* Data provided:
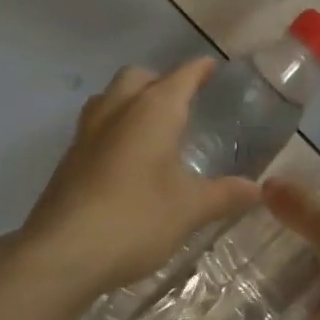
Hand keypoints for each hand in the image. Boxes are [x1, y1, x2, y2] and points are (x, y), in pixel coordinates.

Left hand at [18, 59, 262, 299]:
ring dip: (130, 101)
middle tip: (180, 100)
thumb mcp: (190, 209)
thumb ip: (224, 194)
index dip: (199, 70)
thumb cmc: (136, 219)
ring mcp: (87, 133)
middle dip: (159, 81)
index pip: (181, 77)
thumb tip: (256, 189)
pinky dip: (114, 129)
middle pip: (137, 77)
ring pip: (109, 98)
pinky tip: (126, 160)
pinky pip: (95, 127)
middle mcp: (117, 110)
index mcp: (153, 111)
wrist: (62, 253)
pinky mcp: (69, 160)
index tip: (211, 66)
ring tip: (151, 126)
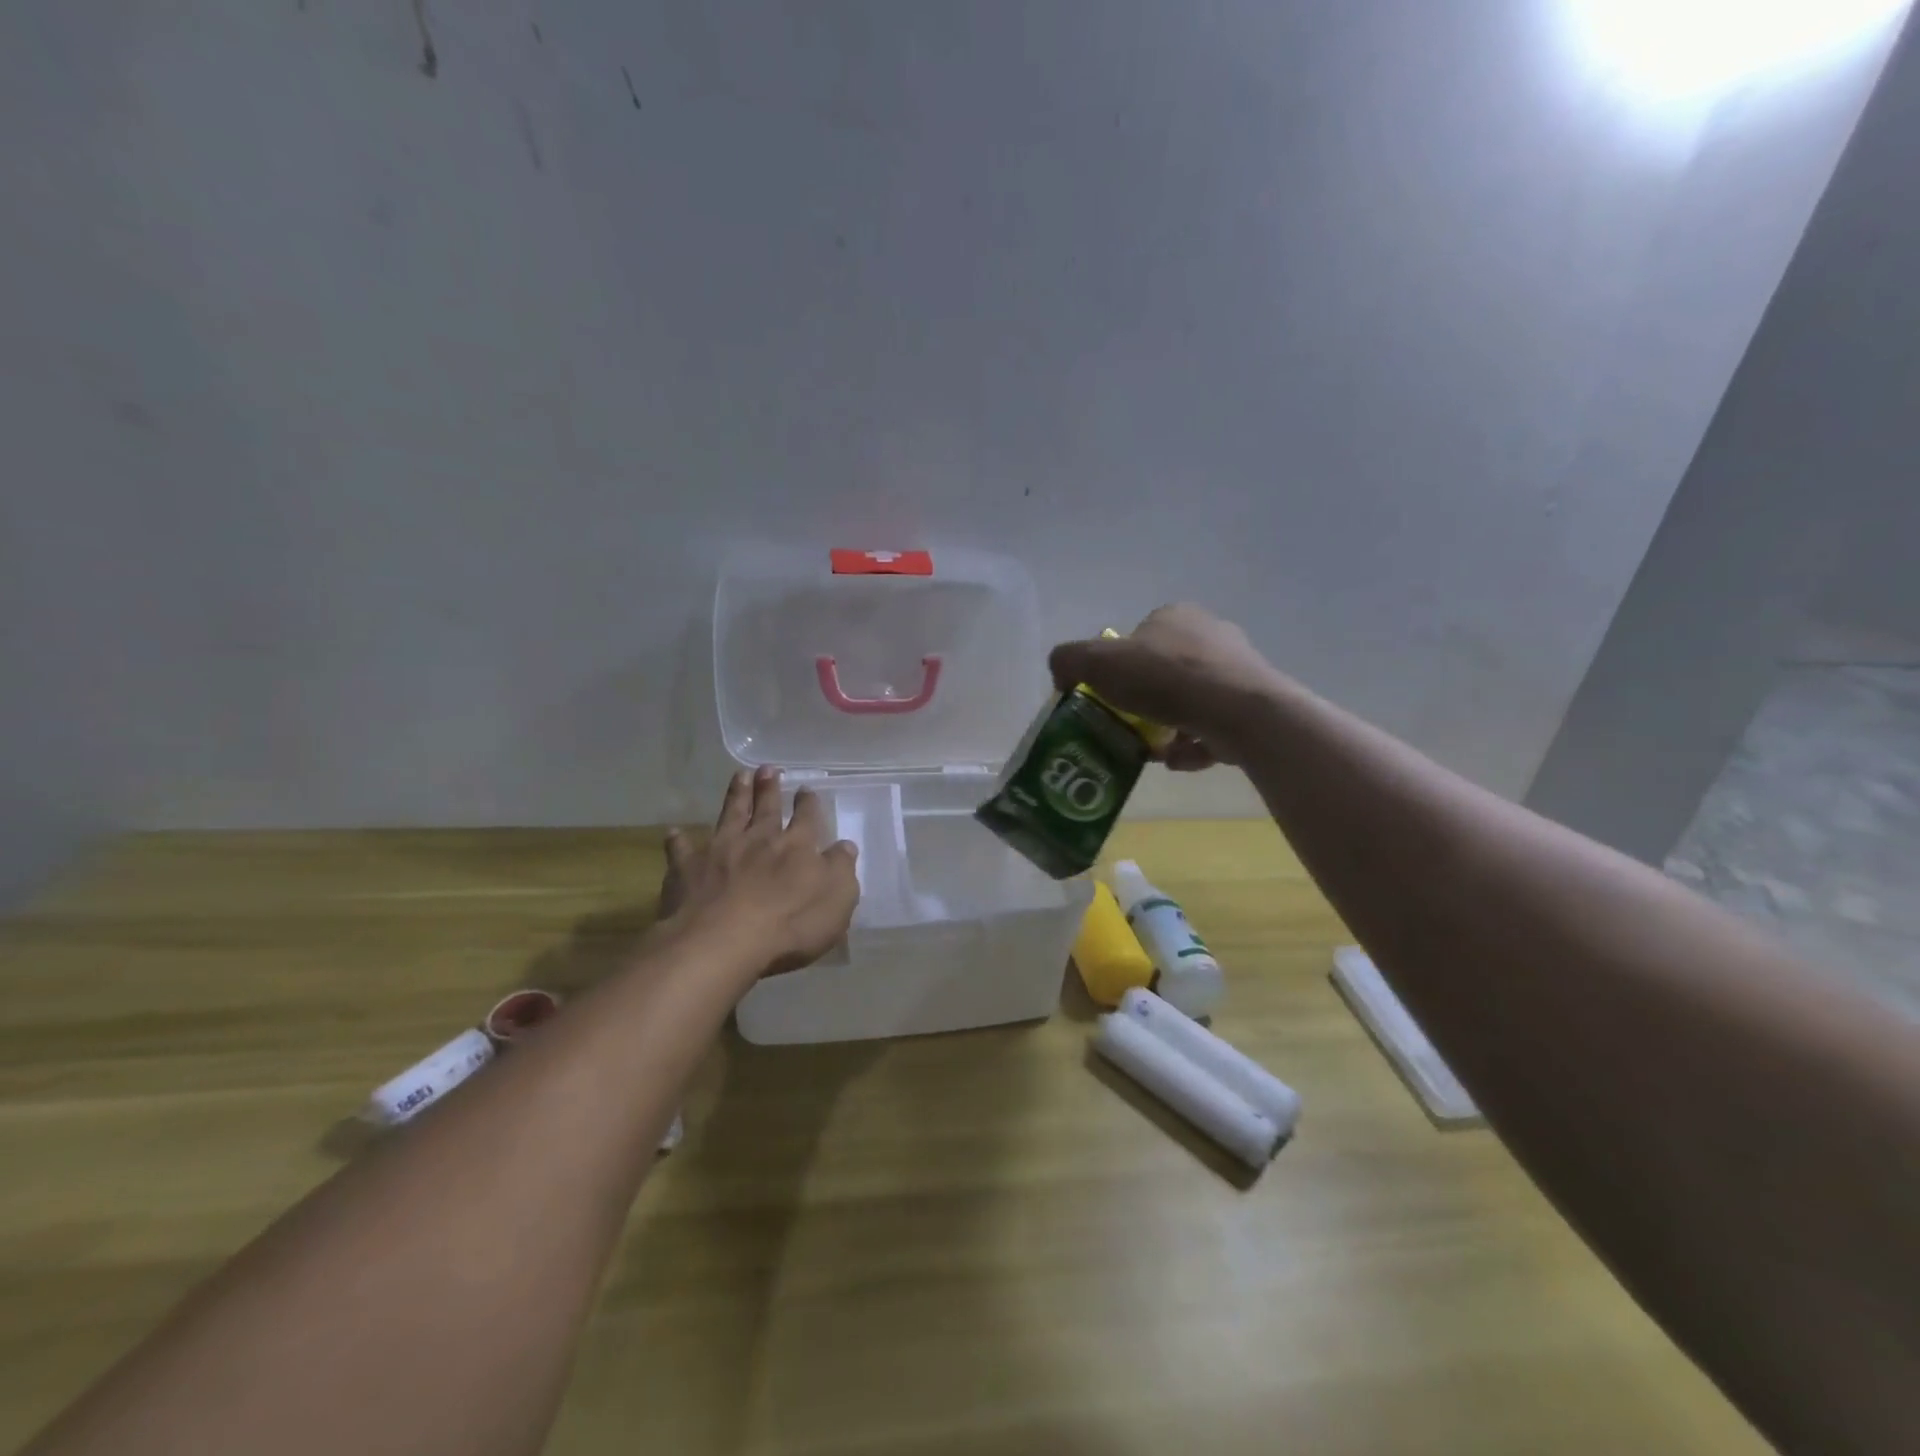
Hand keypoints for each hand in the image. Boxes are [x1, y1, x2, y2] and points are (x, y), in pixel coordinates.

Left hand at [660, 767, 859, 976]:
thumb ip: (841, 870)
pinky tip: (675, 833)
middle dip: (770, 787)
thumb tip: (845, 846)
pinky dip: (679, 840)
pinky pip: (682, 849)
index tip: (807, 789)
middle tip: (769, 769)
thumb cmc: (790, 925)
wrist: (722, 941)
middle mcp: (759, 839)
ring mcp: (721, 850)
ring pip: (730, 815)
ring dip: (736, 795)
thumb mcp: (836, 901)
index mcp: (797, 847)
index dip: (808, 803)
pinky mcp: (687, 868)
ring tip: (740, 776)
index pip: (807, 817)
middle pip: (767, 807)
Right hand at [1047, 604, 1277, 769]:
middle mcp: (1210, 634)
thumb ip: (1069, 660)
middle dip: (1144, 700)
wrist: (1238, 711)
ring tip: (1151, 751)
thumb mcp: (1097, 662)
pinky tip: (1178, 762)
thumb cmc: (1164, 679)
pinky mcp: (1254, 704)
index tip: (1108, 697)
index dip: (1117, 668)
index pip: (1137, 638)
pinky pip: (1213, 726)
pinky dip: (1193, 745)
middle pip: (1164, 670)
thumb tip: (1061, 672)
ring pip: (1190, 700)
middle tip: (1127, 726)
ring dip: (1169, 726)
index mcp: (1175, 617)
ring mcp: (1238, 669)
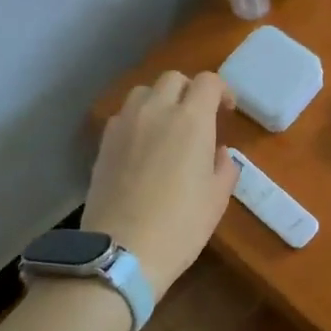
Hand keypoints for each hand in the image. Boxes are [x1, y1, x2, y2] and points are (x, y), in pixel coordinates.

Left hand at [84, 72, 237, 300]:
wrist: (122, 251)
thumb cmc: (181, 225)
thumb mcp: (217, 198)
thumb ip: (224, 166)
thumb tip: (218, 151)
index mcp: (192, 120)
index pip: (208, 82)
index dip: (222, 90)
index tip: (226, 111)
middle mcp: (156, 111)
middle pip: (173, 79)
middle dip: (190, 90)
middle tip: (198, 117)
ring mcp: (125, 125)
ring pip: (144, 92)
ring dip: (160, 101)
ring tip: (167, 127)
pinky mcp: (103, 144)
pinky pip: (123, 116)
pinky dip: (137, 120)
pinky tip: (142, 147)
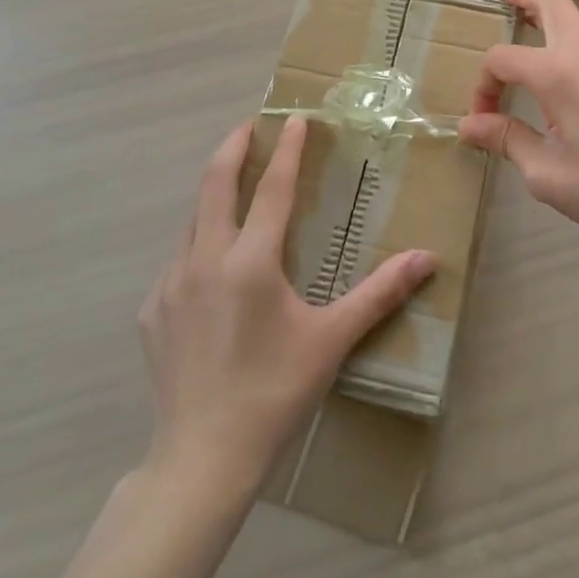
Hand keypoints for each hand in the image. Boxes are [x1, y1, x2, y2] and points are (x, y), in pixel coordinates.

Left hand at [138, 116, 436, 496]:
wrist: (201, 459)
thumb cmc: (274, 392)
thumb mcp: (331, 340)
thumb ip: (379, 294)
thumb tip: (427, 259)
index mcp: (250, 262)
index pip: (273, 188)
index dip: (287, 149)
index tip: (294, 118)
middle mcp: (204, 259)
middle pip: (215, 183)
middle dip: (233, 146)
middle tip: (250, 125)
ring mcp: (170, 284)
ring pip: (192, 220)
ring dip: (214, 194)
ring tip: (235, 187)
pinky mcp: (151, 311)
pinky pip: (177, 260)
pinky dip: (198, 242)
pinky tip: (212, 264)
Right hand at [456, 0, 578, 244]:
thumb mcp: (547, 173)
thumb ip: (506, 139)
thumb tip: (469, 125)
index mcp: (557, 71)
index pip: (502, 58)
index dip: (483, 84)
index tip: (484, 118)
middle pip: (550, 0)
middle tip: (504, 4)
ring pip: (577, 25)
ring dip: (551, 31)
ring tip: (538, 68)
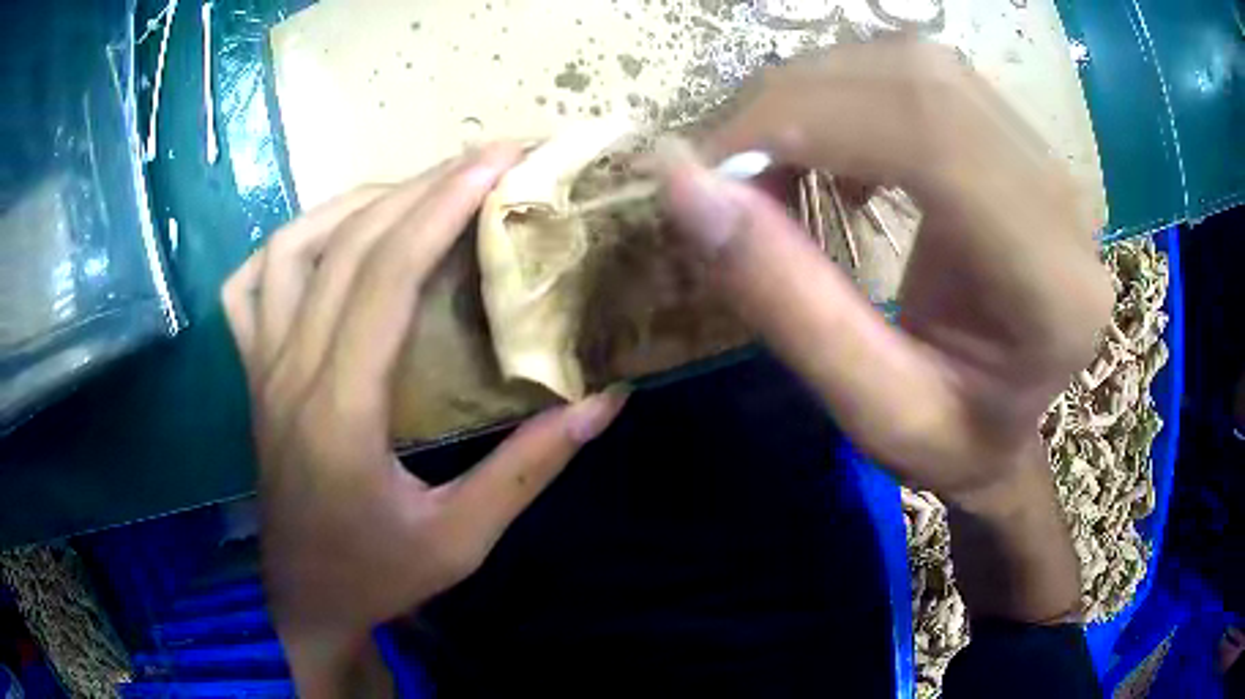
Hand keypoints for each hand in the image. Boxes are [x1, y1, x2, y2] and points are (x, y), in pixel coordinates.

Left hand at [221, 145, 625, 696]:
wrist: (306, 600)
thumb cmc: (378, 577)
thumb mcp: (463, 540)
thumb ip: (529, 468)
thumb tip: (604, 401)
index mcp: (339, 413)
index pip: (385, 276)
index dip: (443, 206)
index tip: (499, 161)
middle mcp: (290, 372)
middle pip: (347, 245)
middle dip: (421, 185)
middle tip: (485, 158)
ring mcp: (261, 368)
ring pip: (290, 248)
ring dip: (355, 203)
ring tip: (416, 191)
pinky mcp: (252, 374)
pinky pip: (248, 286)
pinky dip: (287, 244)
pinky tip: (326, 238)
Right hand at [660, 41, 1112, 620]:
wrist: (1008, 429)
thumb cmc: (951, 443)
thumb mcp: (866, 410)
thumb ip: (784, 300)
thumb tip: (682, 183)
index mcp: (1048, 286)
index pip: (933, 138)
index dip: (807, 120)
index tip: (714, 165)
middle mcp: (1061, 202)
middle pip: (922, 80)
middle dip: (797, 101)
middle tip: (729, 166)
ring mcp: (1046, 161)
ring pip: (917, 65)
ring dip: (819, 93)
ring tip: (775, 163)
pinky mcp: (1018, 144)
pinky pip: (924, 80)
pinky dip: (851, 97)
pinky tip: (836, 154)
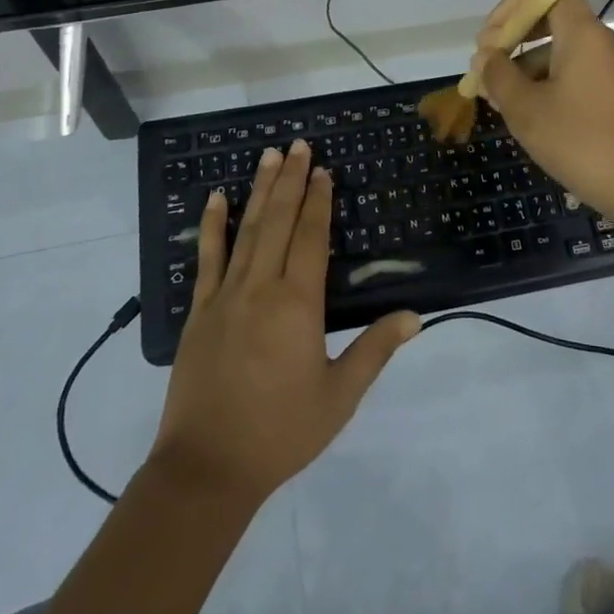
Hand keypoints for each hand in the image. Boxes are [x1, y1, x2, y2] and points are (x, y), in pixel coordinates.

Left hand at [151, 141, 419, 506]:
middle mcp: (262, 287)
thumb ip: (374, 351)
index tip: (323, 170)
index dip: (319, 201)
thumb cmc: (280, 433)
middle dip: (292, 180)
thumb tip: (414, 316)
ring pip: (247, 229)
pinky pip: (207, 257)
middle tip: (299, 144)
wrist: (207, 468)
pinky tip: (215, 198)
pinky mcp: (200, 310)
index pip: (311, 237)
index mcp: (298, 303)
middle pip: (280, 220)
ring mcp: (226, 295)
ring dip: (260, 189)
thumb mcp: (339, 397)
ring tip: (270, 155)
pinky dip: (212, 225)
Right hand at [474, 0, 613, 222]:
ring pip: (565, 49)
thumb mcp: (526, 110)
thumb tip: (486, 58)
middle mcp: (606, 41)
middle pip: (555, 18)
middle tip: (486, 67)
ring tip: (500, 99)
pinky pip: (581, 72)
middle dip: (515, 37)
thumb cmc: (582, 143)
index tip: (491, 37)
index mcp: (584, 33)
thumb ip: (498, 75)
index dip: (515, 2)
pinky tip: (532, 114)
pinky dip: (552, 81)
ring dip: (529, 65)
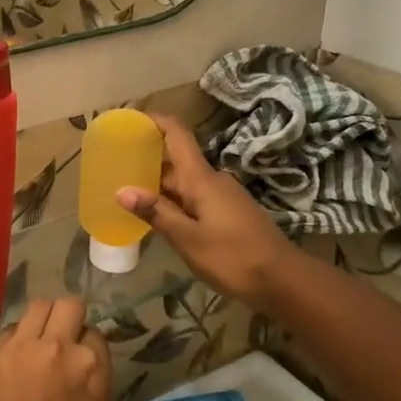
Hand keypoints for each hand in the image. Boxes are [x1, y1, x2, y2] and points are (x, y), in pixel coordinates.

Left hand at [0, 299, 110, 400]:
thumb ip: (88, 390)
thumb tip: (77, 378)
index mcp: (92, 369)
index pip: (94, 333)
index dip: (86, 345)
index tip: (79, 359)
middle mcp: (58, 348)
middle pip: (68, 306)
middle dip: (67, 320)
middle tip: (60, 343)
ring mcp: (20, 347)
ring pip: (36, 308)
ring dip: (40, 324)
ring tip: (34, 348)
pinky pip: (6, 334)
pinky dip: (11, 344)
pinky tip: (8, 370)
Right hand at [117, 113, 295, 302]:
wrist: (284, 280)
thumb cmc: (233, 256)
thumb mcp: (188, 239)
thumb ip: (156, 213)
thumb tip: (121, 190)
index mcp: (201, 178)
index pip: (177, 134)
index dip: (154, 121)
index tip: (130, 120)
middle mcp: (212, 179)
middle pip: (176, 160)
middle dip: (147, 160)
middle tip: (116, 166)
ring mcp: (223, 195)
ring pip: (184, 181)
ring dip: (159, 184)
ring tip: (129, 193)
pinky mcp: (229, 212)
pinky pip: (195, 196)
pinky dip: (174, 200)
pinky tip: (160, 217)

* What you need to do:
Where pictures appear, drop them, and reproduce exactly only the lines running from the beginning of the data to the line that contains "thumb cmc: (136, 219)", inclusive.

* Written solution:
Hand keypoints for each hand in the image. Boxes are [x1, y1, x2, y2] and points are (x, y), in pixel coordinates.

Left hand at [18, 59, 262, 299]:
ring dip: (130, 101)
middle tip: (180, 100)
thumb mcp: (190, 209)
thumb ip: (224, 194)
index dip: (199, 70)
thumb cmc: (136, 219)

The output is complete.